房间里只有蜡烛燃烧时偶尔发出的轻微“啪嗒”声,与他凌乱的心跳。
咚咚、咚咚......
宁鸢捶了下自己的心口。
死心,别跳啦。
自己背负那么多流言蜚语,以及那些避之不及的审视目光,想到又泛起一阵酸涩。
他确实不想给清虞宗带来麻烦,更不愿拖累孟莳。
可是,可是。
如果他留下来,能为她争口气吗?
可倘若他选择离开呢?
他的目光扫过桌案上的手册,想起白日里孟莳转身离去时的背影,她说的“尊重”。
宁鸢的喉咙一阵发紧。
闭上眼睛,脑海中却浮现出孟莳平日的一颦一笑、一举一动。
还能更纠结吗?
留下来意味着继续背负“麻烦精”的名声,可同时也是继续证明自己的机会。
若是离开,或许他能解脱,但这婚约,也要不顾了。
他如何能毫无留恋地舍下她?
宁鸢躺回榻上,眼神涣散。
……他到底是要任由这婚约绑着他,还是给自己一条新的生路呢?
烛光跳动了一下,仿佛在回应他的心绪。
几日来,宁鸢的心情始终如一潭死水。
他试图将心思麻痹在剑术练习中,可无论挥剑多少次,心中仍是迷惘。
演武场上,寒风卷起落叶,宁鸢的剑势显得凌乱而无章法。
他一边挥剑,一边接着琢磨孟莳的话。
“她说可以解除婚约,可为什么不直接干脆利落地赶我走!” 宁鸢咬紧牙关,自言自语。
孟莳让他觉得自己就是个将要被遗弃的宠物。
一阵寒风吹来,宁鸢手中的剑微微一颤。
“可如果她真的不在意,又为何要话留余地?”
他到底是该走还是该留?
还没想清楚这个问题,宗门便出了一桩新任务。
为锻炼弟子,外门与新晋内门弟子分成组,需要前往鬼云泽进行历练。
鬼云泽是宗门附近一处禁地,据传曾是魔道之主怀砂堕魔的地方,四周被浓厚瘴气和妖兽笼罩,危险重重。
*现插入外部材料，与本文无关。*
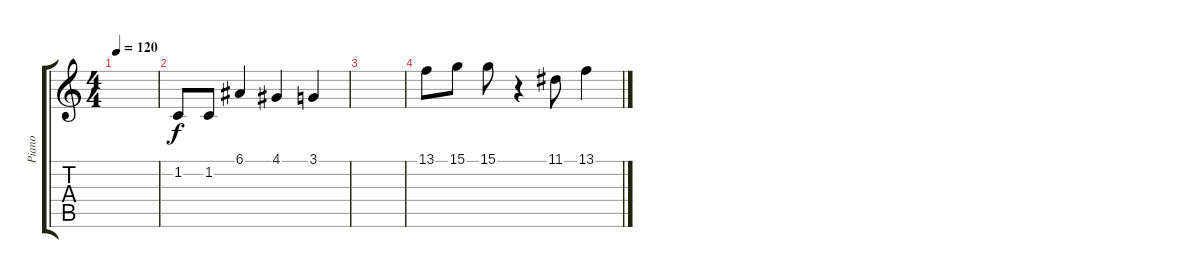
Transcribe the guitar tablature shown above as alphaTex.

\track ("Piano" "Piano") {instrument acousticgrandpiano bank 5}
\staff {score tabs}
\tuning (E4 B3 G3 D3 A2 E2) {hide}
\ts (4 4)
\tempo 120
\clef g2
\ks c
|
1.2.8 1.2.8 6.1.4 4.1.4 3.1.4 |
|
13.1.8 15.1.8 15.1.8 r.4 11.1.8 13.1.4
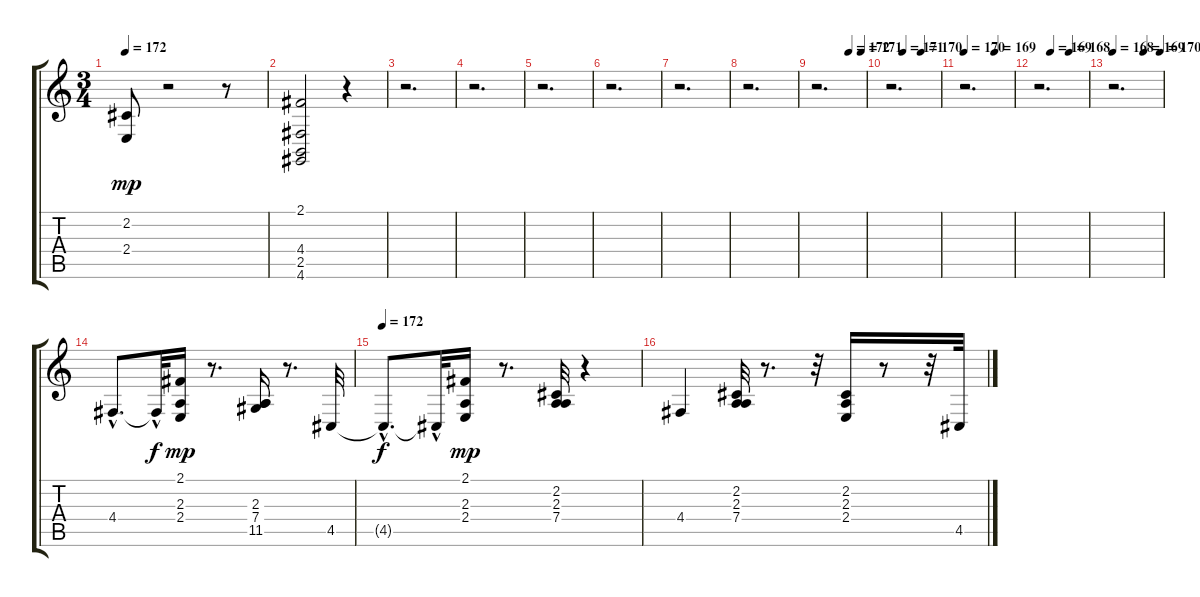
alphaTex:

此次历练的目的,是考验弟子在极端环境中的生存与团队协作能力。孟莳作为内门弟子中的佼佼者,自然成为历练的带队之一。
宁鸢不幸,被编入了她所率领的小组。
出发前的清晨,宗门山门下聚集了几十名弟子。宁鸢站在人群末尾,低垂着头,不时瞥向孟莳的方向。
孟莳换上了一身玄衣,神色冷峻,正向众人分派任务。她的腰间挂着新换的名剑怀秀,那是把更适合于男子的佩剑,故而让她和往日清隽的模样看上去大不相同,多了几分肃杀。
看似无意间,她的目光扫过宁鸢,虽只是一瞬,便让宁鸢如芒在背。
他安慰自己:没什么的,左右他也要走了,孟莳如何,与他毫不相干。